When my old compy was new a year and some back, I took it apart to clean it and re-assembled it, started it up and started playing HL2.

There was a strange smell about 30 seconds before the thermal pretection kicked in.

2.8Ghz Prescott @ 3.4Ghz. Thermaltake 7+

I forgot to plug in the case and CPU fans. Fortunately I run systems with the thermal pretection on, if there is a optionin the BIOS. 165degrees, and I was smelling the AC5 paste cooking with the oils and finish cooking off my Thermaltake HS. I was burned by touching it while pluggin everyting back in. After 2 minutes it wouldn't boot as the processor was still too hot so I ended up using the cool setting on the hair dryer to cool it down.

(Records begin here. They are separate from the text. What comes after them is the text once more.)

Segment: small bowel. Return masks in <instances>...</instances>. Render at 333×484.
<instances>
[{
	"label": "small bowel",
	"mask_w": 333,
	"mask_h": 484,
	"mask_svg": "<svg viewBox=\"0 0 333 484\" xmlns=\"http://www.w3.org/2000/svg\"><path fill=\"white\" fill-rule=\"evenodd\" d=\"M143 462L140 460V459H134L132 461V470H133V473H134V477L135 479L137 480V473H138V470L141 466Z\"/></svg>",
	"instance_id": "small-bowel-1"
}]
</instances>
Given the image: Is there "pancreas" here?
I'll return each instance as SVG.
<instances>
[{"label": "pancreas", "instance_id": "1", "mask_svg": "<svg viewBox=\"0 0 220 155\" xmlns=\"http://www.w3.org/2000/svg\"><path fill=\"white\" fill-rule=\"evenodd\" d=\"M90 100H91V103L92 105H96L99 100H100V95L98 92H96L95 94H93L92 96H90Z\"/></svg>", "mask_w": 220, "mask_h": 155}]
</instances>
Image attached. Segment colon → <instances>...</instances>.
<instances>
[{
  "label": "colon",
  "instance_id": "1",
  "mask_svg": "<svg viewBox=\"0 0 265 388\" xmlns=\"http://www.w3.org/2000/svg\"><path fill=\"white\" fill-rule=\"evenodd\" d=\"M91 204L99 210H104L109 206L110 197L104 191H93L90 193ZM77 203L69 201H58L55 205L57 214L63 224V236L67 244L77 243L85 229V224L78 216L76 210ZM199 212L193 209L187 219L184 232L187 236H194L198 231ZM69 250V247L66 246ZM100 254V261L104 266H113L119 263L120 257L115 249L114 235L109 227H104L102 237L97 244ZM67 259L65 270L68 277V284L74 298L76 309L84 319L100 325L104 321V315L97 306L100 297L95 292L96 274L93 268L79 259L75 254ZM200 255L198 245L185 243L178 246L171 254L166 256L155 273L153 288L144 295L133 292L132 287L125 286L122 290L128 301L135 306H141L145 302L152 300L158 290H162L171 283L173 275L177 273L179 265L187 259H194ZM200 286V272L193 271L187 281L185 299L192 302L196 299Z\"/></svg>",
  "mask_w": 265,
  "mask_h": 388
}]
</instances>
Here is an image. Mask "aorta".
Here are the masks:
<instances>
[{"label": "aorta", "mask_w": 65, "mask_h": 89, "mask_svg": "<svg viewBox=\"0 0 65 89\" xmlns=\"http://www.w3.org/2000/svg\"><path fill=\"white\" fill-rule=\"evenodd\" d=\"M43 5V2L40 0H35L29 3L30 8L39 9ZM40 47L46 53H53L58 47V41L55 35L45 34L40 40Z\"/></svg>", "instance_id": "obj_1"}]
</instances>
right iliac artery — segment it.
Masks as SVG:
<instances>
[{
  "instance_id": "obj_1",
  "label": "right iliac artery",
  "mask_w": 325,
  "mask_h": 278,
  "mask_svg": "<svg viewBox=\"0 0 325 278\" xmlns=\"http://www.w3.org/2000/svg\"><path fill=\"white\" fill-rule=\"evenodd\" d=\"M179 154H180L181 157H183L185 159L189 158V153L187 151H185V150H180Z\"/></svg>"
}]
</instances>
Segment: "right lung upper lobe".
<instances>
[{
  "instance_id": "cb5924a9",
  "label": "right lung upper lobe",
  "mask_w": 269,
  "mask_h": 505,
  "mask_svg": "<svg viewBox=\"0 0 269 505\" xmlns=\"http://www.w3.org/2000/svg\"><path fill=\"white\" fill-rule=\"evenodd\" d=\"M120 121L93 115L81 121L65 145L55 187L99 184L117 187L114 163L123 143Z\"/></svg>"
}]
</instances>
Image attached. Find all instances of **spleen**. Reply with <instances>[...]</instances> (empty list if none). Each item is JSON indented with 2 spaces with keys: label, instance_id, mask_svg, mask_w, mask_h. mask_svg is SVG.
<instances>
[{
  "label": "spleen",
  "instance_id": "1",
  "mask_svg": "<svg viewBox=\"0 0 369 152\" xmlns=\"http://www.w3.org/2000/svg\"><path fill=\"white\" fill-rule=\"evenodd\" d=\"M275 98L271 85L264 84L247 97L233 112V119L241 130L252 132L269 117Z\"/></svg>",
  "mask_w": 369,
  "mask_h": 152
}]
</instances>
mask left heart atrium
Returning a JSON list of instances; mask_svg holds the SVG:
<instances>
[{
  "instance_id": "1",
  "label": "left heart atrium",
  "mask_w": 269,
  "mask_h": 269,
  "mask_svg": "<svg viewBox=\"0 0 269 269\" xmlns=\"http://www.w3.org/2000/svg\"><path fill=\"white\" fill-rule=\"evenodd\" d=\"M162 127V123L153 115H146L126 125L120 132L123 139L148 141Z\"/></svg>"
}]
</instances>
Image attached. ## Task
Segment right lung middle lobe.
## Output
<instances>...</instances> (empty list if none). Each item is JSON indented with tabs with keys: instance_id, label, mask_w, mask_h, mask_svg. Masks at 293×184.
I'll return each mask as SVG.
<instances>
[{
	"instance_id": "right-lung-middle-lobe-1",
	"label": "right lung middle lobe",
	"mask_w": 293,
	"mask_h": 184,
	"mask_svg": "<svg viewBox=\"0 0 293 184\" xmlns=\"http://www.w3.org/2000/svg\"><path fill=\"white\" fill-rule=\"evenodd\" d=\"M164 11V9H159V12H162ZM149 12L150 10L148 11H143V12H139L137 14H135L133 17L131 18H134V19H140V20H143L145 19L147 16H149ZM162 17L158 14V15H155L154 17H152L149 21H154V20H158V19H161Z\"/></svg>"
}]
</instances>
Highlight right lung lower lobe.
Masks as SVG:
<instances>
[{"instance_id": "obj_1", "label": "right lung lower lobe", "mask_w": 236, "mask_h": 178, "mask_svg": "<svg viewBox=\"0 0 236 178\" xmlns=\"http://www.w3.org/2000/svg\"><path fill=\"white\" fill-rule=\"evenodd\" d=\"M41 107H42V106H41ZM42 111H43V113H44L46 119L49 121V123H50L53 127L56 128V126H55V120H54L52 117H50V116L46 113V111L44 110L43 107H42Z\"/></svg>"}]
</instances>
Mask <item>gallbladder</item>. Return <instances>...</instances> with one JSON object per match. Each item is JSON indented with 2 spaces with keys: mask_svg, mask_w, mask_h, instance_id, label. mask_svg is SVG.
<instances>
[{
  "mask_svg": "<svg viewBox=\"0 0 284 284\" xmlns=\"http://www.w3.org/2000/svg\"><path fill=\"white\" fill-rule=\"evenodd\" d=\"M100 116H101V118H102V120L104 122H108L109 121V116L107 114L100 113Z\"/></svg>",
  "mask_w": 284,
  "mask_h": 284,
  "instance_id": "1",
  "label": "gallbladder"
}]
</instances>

I reseated the HS/F to be safe and it still works fine to this day, it is now a server in our other location.


For a experement I used dry ice to cool a AMD K6 350. I got it up to 600Mhz and managed to get a little bit of frostbite by grabbing at the block as it fell over. I like dry ice. I have used it to cool the intake on my wifes celica to win a race. Idiots didn't think it would do anytig for me.


----------



## mydumpstinks (Feb 9, 2006)

Long long time ago spent a whole day trying to get a mates 3dfx card to work, no go, into windows fine 3d game black screen  this went on and on couldnt figure it out, duh try not plugging the voodoo 2 into itself. Another friends windows had packed up took my hard drive to his, tried to install windows to his hard drive slave to master formatted my drive not his, have also formatted other ppls by mistake. the biggest was losing my rag and getting frustrated with my own pc, constant lockups and none stop hassle, like i said lost my rag and swung my left foot very hard at the front of my case, that really really hurt and killed my mobo gfx and memory, at least it cured the lockups


----------



## KennyT772 (Feb 9, 2006)

that is quote, "fixing it the russian way". today in math class watching the announcments, the tv started acting up so my teacher smacked it in the side. it worked like normal for another 5 mins and then it did it again. this time he hit it to hard and killed it smoke and all. twas hilarious.


----------



## Dynamic (Feb 9, 2006)

First Story: 
  Back in the good old days of the AMD k6 series i had bought an aftermarket HS for a k6-2 that i had, i think it was the chrome ORB and it had an adjuster on it that i didn't use when i tried to install it and it cracked the socket on the motherboard, HAHAHHAHA! I had a friend give me some crazy glow and patched that MOFO right up and it worked. 

Second Story:
 Recently i bought myself my first AMD 939 based motherboard, the ASKRock 939Dual-SATA2 and i finally wanted to add more voltages for my Venice to overclock it some more. Well, after reading all the articles and mods that had been done i head out to the nearest RadioShack and bought myself the conductive pen that was required to do the mod. Anyhow i got the points on the motherboard connected finally after 20 attempts (I'm hustle man, what do you expect...) but when it came to booting it back up it would just boot with no post, OH OH. So i send the board back and got the replacement and it works just fine. I think somehow i shorted the board, but not sure how i managed to do that. SO NO MORE MODS FOR ME DUDES.....


----------



## AMDCam (Feb 10, 2006)

hey mydump, I've had trouble too like that, especially with this piece I'm building now.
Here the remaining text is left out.